Deb Groskreutz

Deb Groskreutz has 20 years of experience in Information Technology, Bioinformatics, software development, and validation in the regulated Life Sciences industry.

Deb entered the field of bioinformatics and database systems after doing molecular biology research in pharmaceutical and biotech environments. She is an accomplished scientist and author, having published in peer-reviewed journals such as the Journal of Biological Chemistry and Human Gene Therapy. Deb specializes in custom software development, bioinformatics, data delivery methods, and relational databases. As a Developer, Database Administrator, and Compliance Consultant, she develops, installs, customizes, and validates software for regulated companies around the world.

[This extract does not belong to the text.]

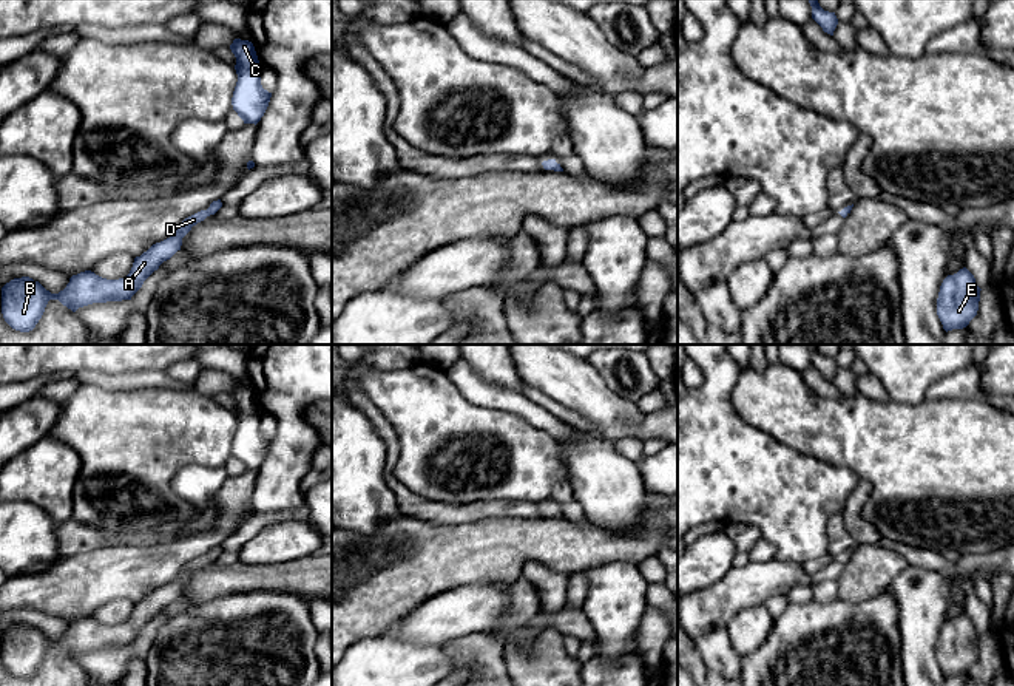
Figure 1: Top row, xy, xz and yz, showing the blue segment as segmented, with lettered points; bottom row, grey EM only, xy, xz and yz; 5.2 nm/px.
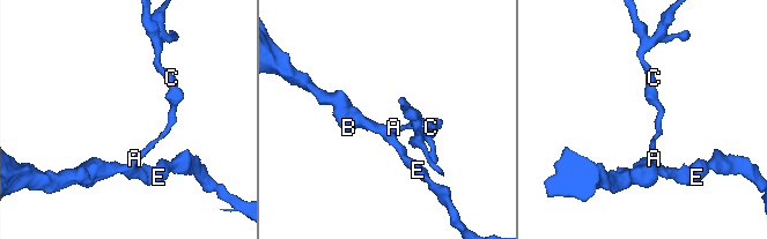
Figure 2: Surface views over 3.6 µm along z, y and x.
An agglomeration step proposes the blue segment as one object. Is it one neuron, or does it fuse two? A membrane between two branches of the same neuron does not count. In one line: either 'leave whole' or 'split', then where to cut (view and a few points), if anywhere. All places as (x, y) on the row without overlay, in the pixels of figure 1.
leave whole | no cut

Deb served as a Principal Software Engineer for more than 10 years at a leading developer, manufacturer, and supplier of diagnostic and medical products. She was the software/IT representative on the team that developed the internal Software Development Life Cycle (SDLC) processes to ensure compliance with US FDA regulatory standards and guidelines. She then used the risk-based SDLC process in the development, integration, and implementation of custom and off-the-shelf software solutions for Quality Control, Quality Assurance, Research, Manufacturing, and Clinical Trial departments. In her role as the Lead Developer, Deb created and used coding standards, testing, traceability, and 21 CFR Part 11 sign-off tools and mechanisms to confirm that all custom and off-the-shelf software were validated and approved before release into the production environment. The custom database and web interface application project that Deb most recently led became the Quality Control and Quality Assurance (QC/QA) sign-off/release, tracking, and trending tool for clinical testing kits; it has been in production for over 9 years.